Salieron los fieles de la iglesia, y la señora subió a su coche. Karen levantó el pie para subir a su vez, y el viejo soldado, que estaba junto al carruaje, exclamó: —¡Vaya preciosos zapatos de baile!—. Y la niña no pudo resistir la tentación de marcar unos pasos de danza; y he aquí que no bien hubo empezado, sus piernas siguieron bailando por sí solas, como si los zapatos hubiesen adquirido algún poder sobre ellos.

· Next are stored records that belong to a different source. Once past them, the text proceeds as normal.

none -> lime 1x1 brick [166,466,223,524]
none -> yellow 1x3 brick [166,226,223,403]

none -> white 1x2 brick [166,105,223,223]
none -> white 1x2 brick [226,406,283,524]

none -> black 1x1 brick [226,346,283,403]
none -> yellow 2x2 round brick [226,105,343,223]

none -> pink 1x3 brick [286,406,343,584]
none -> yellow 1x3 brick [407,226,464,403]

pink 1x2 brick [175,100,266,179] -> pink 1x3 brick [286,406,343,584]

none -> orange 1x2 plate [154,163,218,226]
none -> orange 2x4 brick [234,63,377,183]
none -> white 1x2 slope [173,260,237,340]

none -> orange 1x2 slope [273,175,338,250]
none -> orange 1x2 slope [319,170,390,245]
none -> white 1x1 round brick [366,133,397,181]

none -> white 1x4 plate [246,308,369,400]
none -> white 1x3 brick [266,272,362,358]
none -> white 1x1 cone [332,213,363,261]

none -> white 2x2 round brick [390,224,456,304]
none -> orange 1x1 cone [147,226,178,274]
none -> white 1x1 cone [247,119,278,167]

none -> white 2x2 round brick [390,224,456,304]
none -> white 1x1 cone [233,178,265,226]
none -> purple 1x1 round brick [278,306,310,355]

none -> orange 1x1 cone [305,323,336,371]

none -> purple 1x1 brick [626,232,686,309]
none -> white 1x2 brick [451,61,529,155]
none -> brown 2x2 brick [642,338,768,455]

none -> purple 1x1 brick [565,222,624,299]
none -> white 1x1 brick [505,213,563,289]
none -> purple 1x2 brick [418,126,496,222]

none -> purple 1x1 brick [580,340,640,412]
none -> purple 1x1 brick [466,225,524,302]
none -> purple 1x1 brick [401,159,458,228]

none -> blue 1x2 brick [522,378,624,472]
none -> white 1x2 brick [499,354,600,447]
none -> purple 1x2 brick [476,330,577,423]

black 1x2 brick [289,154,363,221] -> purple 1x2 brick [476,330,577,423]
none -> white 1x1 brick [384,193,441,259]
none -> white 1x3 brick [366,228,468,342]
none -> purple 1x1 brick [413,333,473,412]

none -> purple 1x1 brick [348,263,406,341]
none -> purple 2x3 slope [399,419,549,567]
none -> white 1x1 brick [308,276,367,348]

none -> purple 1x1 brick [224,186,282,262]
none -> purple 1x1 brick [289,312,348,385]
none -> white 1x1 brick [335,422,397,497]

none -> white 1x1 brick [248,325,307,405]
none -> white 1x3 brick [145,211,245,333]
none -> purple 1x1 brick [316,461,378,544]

Bailando se fue hasta la esquina de la iglesia, sin ser capaz de evitarlo; el cochero tuvo que correr tras ella y llevarla en brazos al coche; pero los pies seguían bailando y pisaron fuertemente a la buena anciana. Por fin la niña se pudo descalzar, y las piernas se quedaron quietas.

Al llegar a casa los zapatos fueron guardados en un armario; pero Karen no podía resistir la tentación de contemplarlos.

Enfermó la señora, y dijeron que ya no se curaría. Hubo que atenderla y cuidarla, y nadie estaba más obligado a hacerlo que Karen. Pero en la ciudad daban un gran baile, y la muchacha había sido invitada. Miró a la señora, que estaba enferma de muerte, miró los zapatos rojos, se dijo que no cometía ningún pecado. Se los calzó —¿qué había en ello de malo?— y luego se fue al baile y se puso a bailar.

Pero cuando quería ir hacia la derecha, los zapatos la llevaban hacia la izquierda; y si quería dirigirse sala arriba, la obligaban a hacerlo sala abajo; y así se vio forzada a bajar las escaleras, seguir la calle y salir por la puerta de la ciudad, danzando sin reposo; y, sin poder detenerse, llegó al oscuro bosque.